Stephen Harper was passionate about Canadian history. But his government also understood how it could be used to serve political ends.

With the change in government, it is time to reassess two prospective historical monuments that the Harper government promoted with a zeal that overrode proper public scrutiny.

The first is the controversial Memorial to the Victims of Communism, planned for a prime piece of Ottawa's parliamentary real estate near the Supreme Court of Canada – a site long designated for a new Federal Court building.

The privately backed memorial raises many yellow flags, from its daunting scale and discouraging message (corpses figured largely in the original design) to its questionable location and dependence on taxpayer funding.
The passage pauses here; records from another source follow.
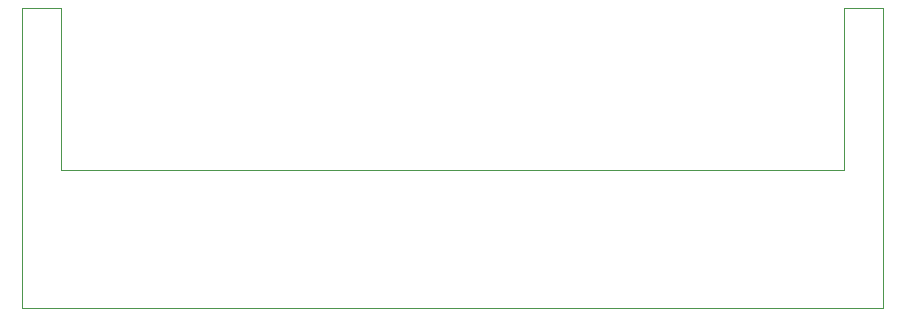
<source format=gbr>
%TF.GenerationSoftware,KiCad,Pcbnew,7.99.0-unknown-70ffd971e3~172~ubuntu22.04.1*%
%TF.CreationDate,2023-07-10T18:43:01-05:00*%
%TF.ProjectId,beepsensors,62656570-7365-46e7-936f-72732e6b6963,-*%
%TF.SameCoordinates,Original*%
%TF.FileFunction,Profile,NP*%
%FSLAX46Y46*%
G04 Gerber Fmt 4.6, Leading zero omitted, Abs format (unit mm)*
G04 Created by KiCad (PCBNEW 7.99.0-unknown-70ffd971e3~172~ubuntu22.04.1) date 2023-07-10 18:43:01*
%MOMM*%
%LPD*%
G01*
G04 APERTURE LIST*
%TA.AperFunction,Profile*%
%ADD10C,0.100000*%
%TD*%
G04 APERTURE END LIST*
D10*
%TO.C,REF\u002A\u002A*%
X126892000Y-85108000D02*
X126892000Y-110508000D01*
X126892000Y-85108000D02*
X130194000Y-85108000D01*
X126892000Y-110508000D02*
X199790000Y-110508000D01*
X130194000Y-85108000D02*
X130194000Y-98824000D01*
X130194000Y-98824000D02*
X196488000Y-98824000D01*
X196488000Y-85108000D02*
X196488000Y-98824000D01*
X199790000Y-85108000D02*
X196488000Y-85108000D01*
X199790000Y-85108000D02*
X199790000Y-110508000D01*
%TD*%
M02*

</source>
The biggest complaint from opponents was the partisanship of the process that discouraged broad public consultation. The memorial was seen as a pet project of Conservative ministers who, in seeking the support of groups linked to the monument's anti-Communist message, fast-tracked its development with a fervour that shut down opposition.

The National Capital Commission did well to soften the harsh design of the project, but its wisest move was to postpone any decisions until after the federal election. The incoming Liberal government now has the opportunity to give the memorial the critical attention it deserves. At the very least, it should be moved to a more suitable location, away from such a prime site in the heart of the capital.

The same critical gaze should be turned on the outsized Mother Canada statue, a privately promoted expression of monumentality proposed for an evocative coastline site in Cape Breton Highlands National Park. Like its counterpart in Ottawa, this gigantic tribute to Canada's war dead, whose style and scale would do Stalin proud, has proved to be a disheartening exercise in disunity – largely because the overseers of Parks Canada severely limited public input into the highly flawed proposal's design and purpose.

While the eight-storey monolith enjoys local support from those who hope it will create jobs and draw tourists, it remains an ugly and unfitting memorial. History needs to honoured by something better than a monumental mistake.